Замените в тексте о звучащей художественной речи «петроградского» на «ленинградского» и приведите отрывок от «Сдвиг, который был» до «института истории искусств.» включительно.
--- ЦИТИРУЕМЫЙ ОТРЫВОК ---
Голос и воск. Звучащая художественная речь в России в 1900–1930-е годы. Поэзия, звукозапись, перформанс - Золотухин Валерий 2 стр.


Сдвиг, который был вызван работой Института живого слова, можно продемонстрировать, сравнив два понятия, которым активно пользовались в 19101920‐е годы. Первое это живое слово, включенное в название института. Второе звучащая художественная речь, которое частично вошло в название Кабинета изучения художественной речи. КИХР был основан в 1923 году Сергеем Бернштейном и продолжил начатую в Институте живого слова работу, но уже в структуре петроградского Государственного института истории искусств.

Живое слово и звучащая художественная речь близкие по смыслу, но лишь отчасти синонимичные термины. Живое слово стремилось объять значительное количество разных сфер, включая политическую речь (митинговая речь, устная агитация и т. д.), религиозные практики, устный фольклор, художественную сферу. Это понятие отсылало разом к символизму (словосочетанием пользовался Андрей Белый в «Символизме»5), библейской традиции, словарю Владимира Даля, а также работам актера, педагога, теоретика декламации и автора книги «Музыка живого слова» Юрия Озаровского (брата Ольги Озаровской). Память о старшем коллеге, вскоре после революции эмигрировавшем и скончавшемся в Париже в 1924 году, была, по всей видимости, дорога историку театра и педагогу Всеволоду Всеволодскому-Гернгроссу, возглавившему Институт живого слова. Преемственность в их подходах несомненна. В свою очередь, принадлежащий Сергею Бернштейну термин звучащая художественная речь появился на излете существования Института живого слова, когда контуры и основные установки новой дисциплины уже сложились. В отличие от живого слова, понятие звучащая художественная речь относится только к явлениям художественной сферы. Это понятие исторично, разом применимо и к «живому» поэтическому перформансу, и к чтению, опосредованному звукозаписью. Оно также охватывает «пограничные» перформативные практики между чтением и сценическим искусством, в центре которых стоит звучащее слово, как, например, коллективная декламация. Звучащая художественная речь отчасти применима к театру, тем или иным образом реализующему эксперимент в сфере сценической речи. Размышляя о терминах, я в конце концов пришел к выводу, что именно звучащая художественная речь служит наиболее адекватным понятием для той совокупности явлений, которой посвящена настоящая книга. Отдавая должное точности формулировки, предложенной Сергеем Бернштейном, я вынес ее в заглавие книги.
--- ИМЕЮЩИЕСЯ ДАННЫЕ ---
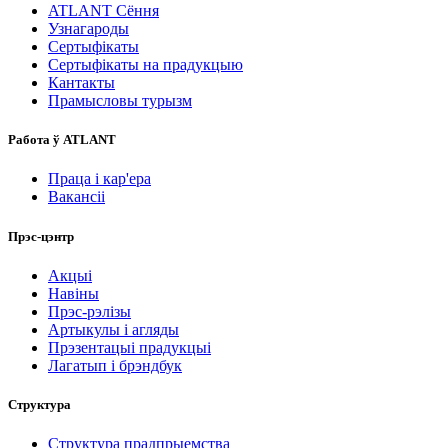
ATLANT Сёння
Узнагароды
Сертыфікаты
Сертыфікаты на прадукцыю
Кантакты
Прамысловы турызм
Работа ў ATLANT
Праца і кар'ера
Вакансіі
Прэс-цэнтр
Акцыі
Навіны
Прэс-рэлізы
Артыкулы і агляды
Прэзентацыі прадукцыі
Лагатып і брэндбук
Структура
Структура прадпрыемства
---
**ВЫПОЛНЕННОЕ ЗАДАНИЕ**
Сдвиг, который был вызван работой Института живого слова, можно продемонстрировать, сравнив два понятия, которым активно пользовались в 19101920‐е годы. Первое это живое слово, включенное в название института. Второе звучащая художественная речь, которое частично вошло в название Кабинета изучения художественной речи. КИХР был основан в 1923 году Сергеем Бернштейном и продолжил начатую в Институте живого слова работу, но уже в структуре ленинградского Государственного института истории искусств.